- [Exercise aim] Rewrite the lines of the data below, switching "common name" to "vernacular name" and changing nothing else. Omit the pictures.

** BEGIN **

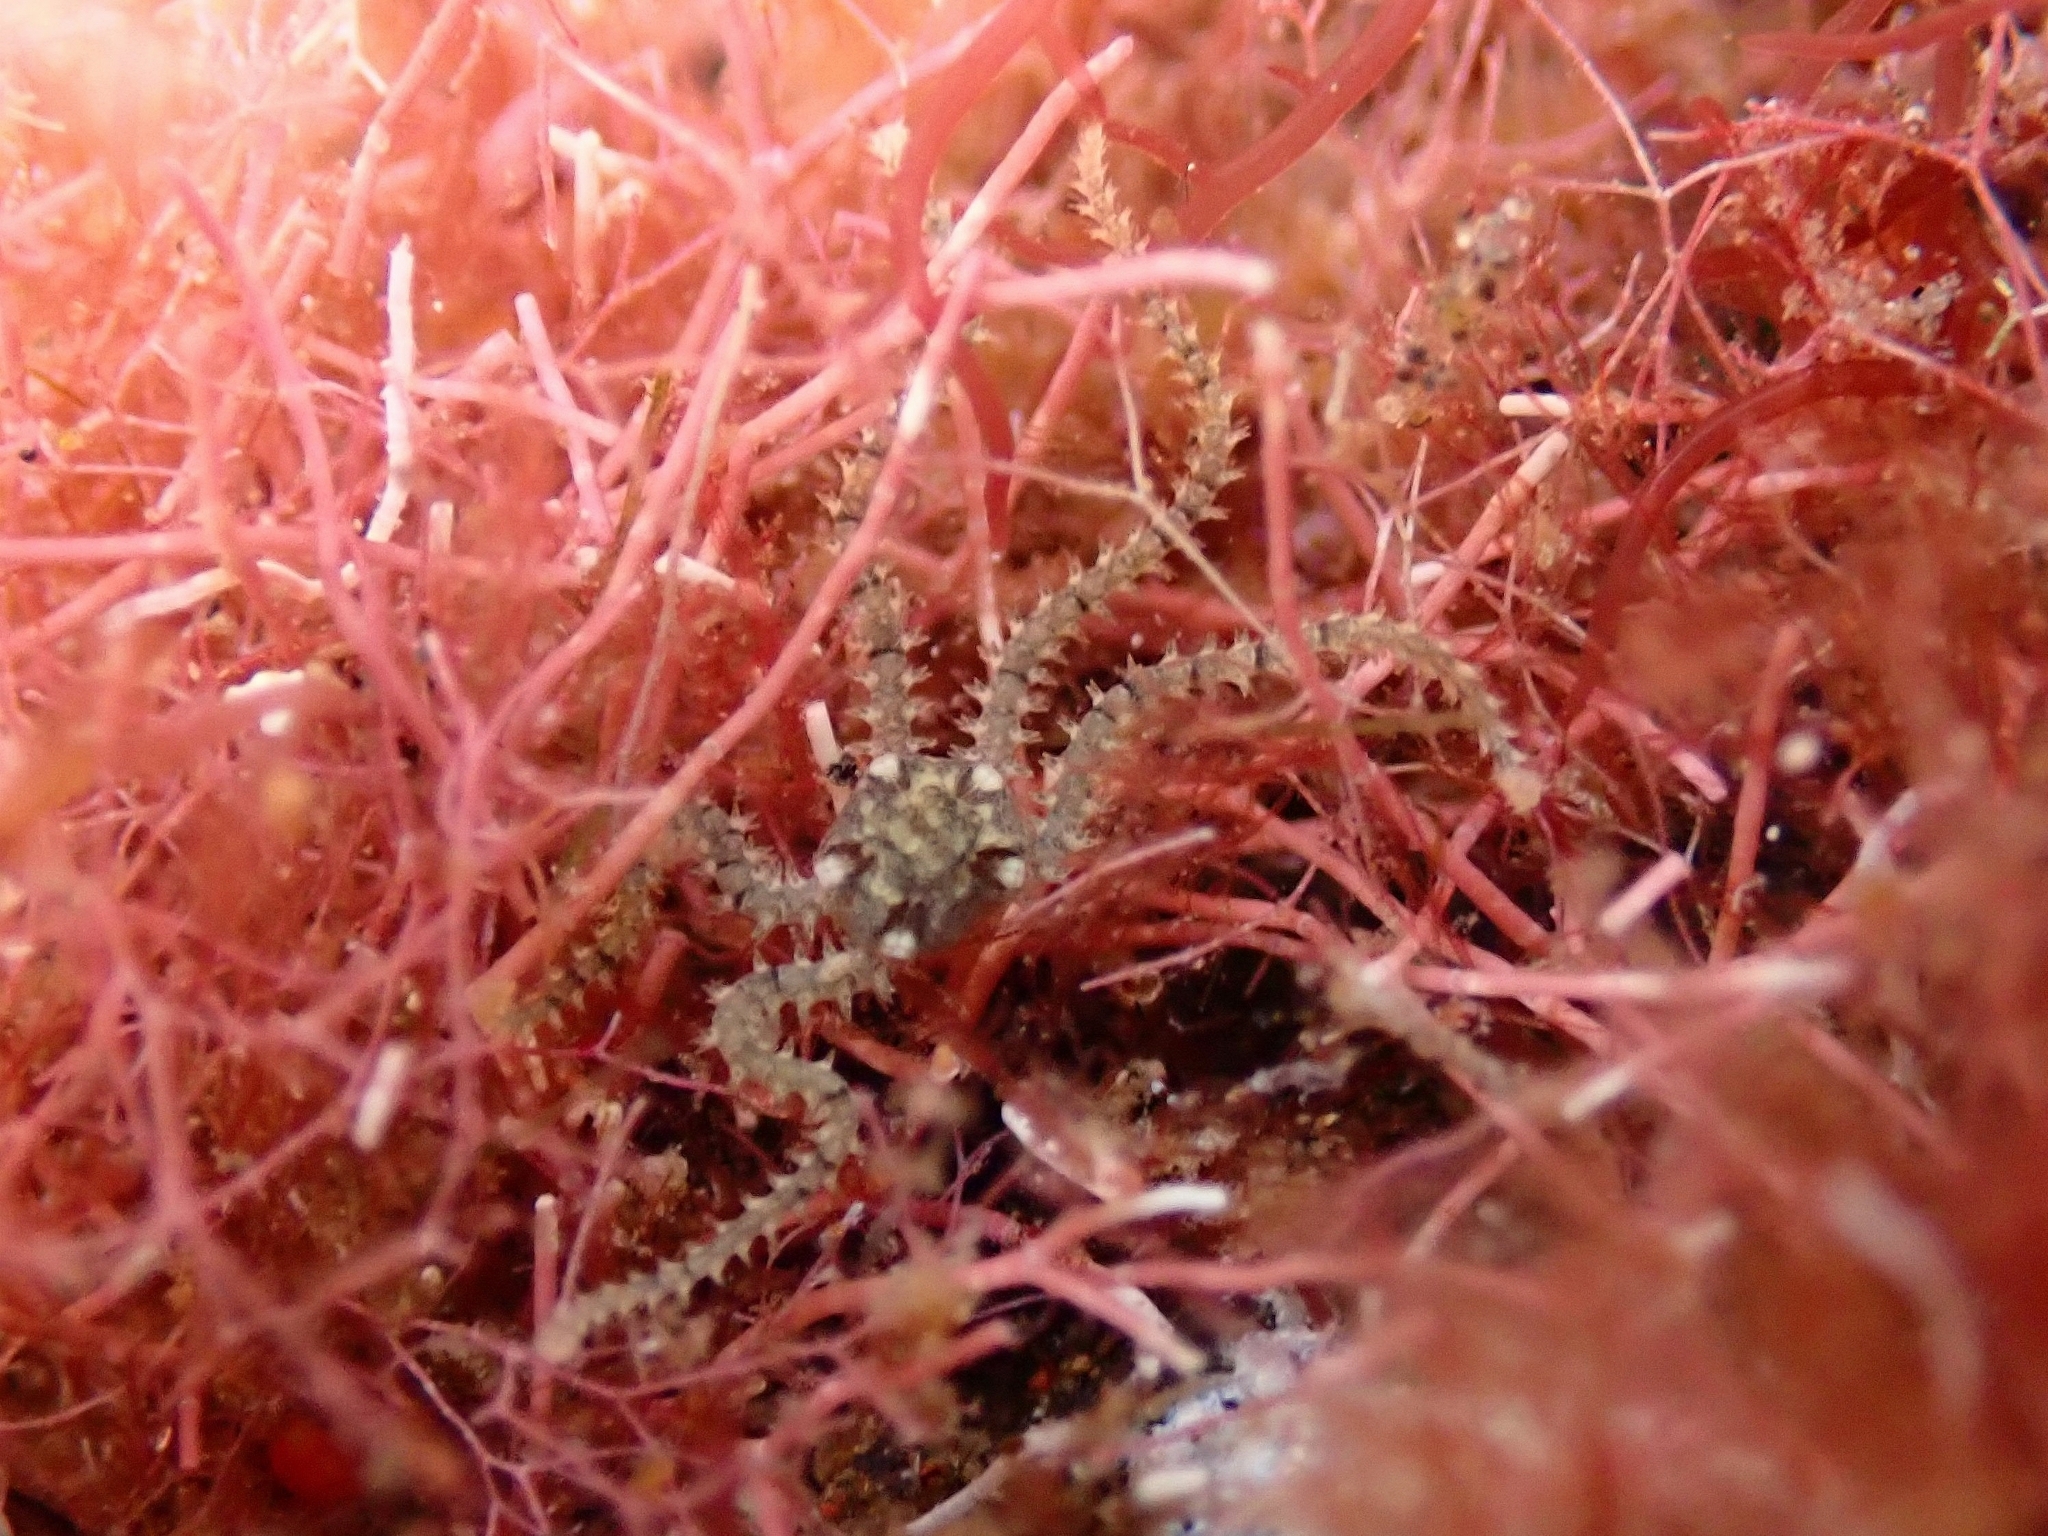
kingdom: Animalia
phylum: Echinodermata
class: Ophiuroidea
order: Amphilepidida
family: Amphiuridae
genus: Amphipholis
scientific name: Amphipholis squamata
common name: Brooding snake star
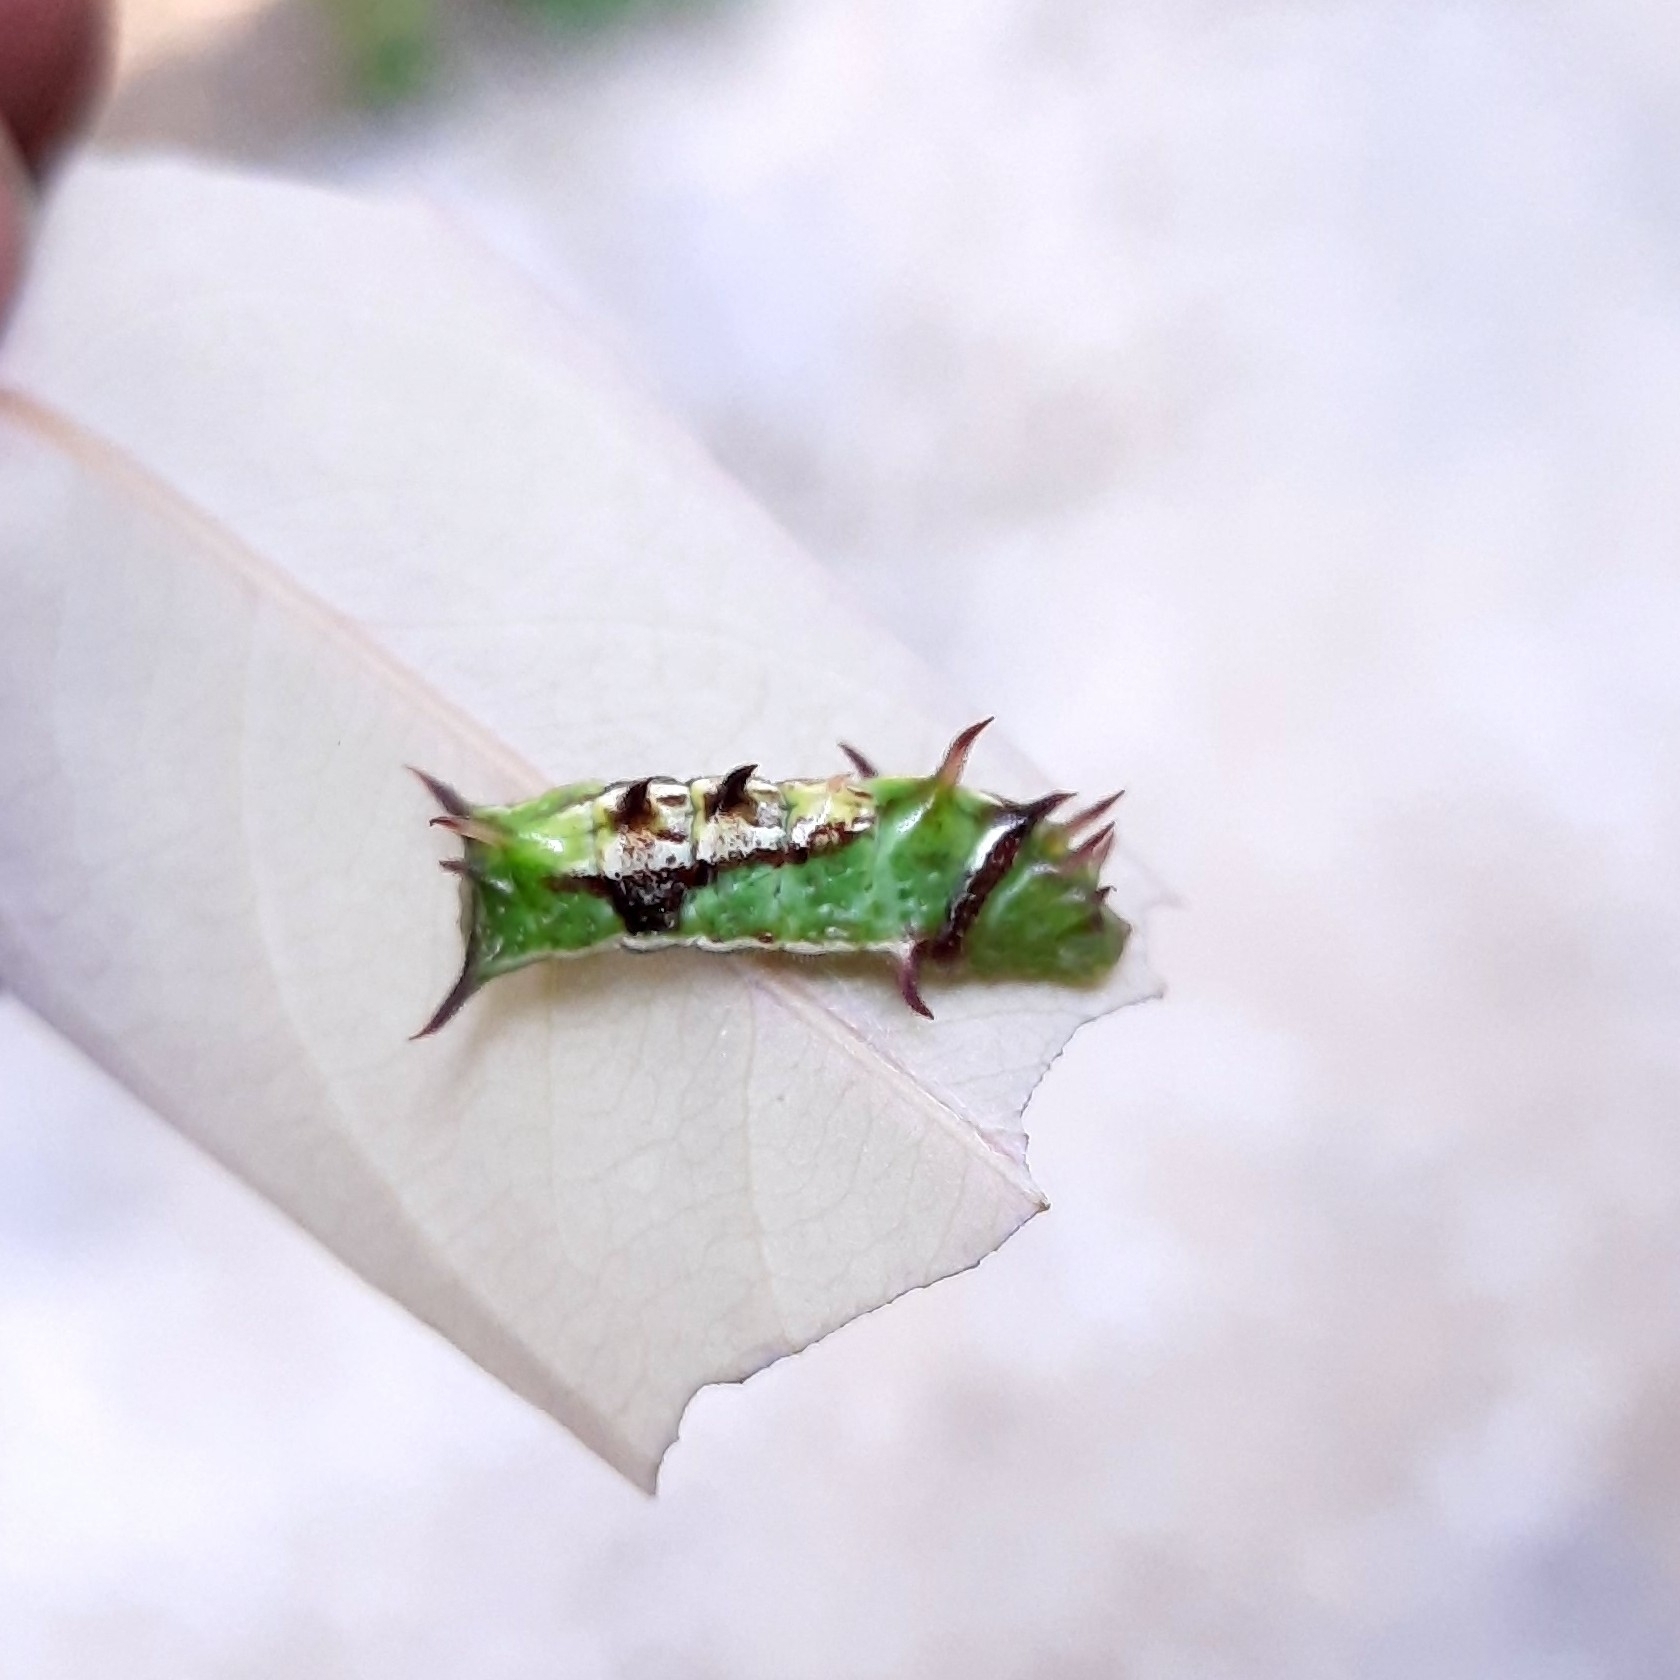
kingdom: Animalia
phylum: Arthropoda
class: Insecta
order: Lepidoptera
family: Lycaenidae
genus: Rathinda
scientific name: Rathinda amor
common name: Monkey puzzle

** END **

- [Response]
kingdom: Animalia
phylum: Echinodermata
class: Ophiuroidea
order: Amphilepidida
family: Amphiuridae
genus: Amphipholis
scientific name: Amphipholis squamata
vernacular name: Brooding snake star
kingdom: Animalia
phylum: Arthropoda
class: Insecta
order: Lepidoptera
family: Lycaenidae
genus: Rathinda
scientific name: Rathinda amor
vernacular name: Monkey puzzle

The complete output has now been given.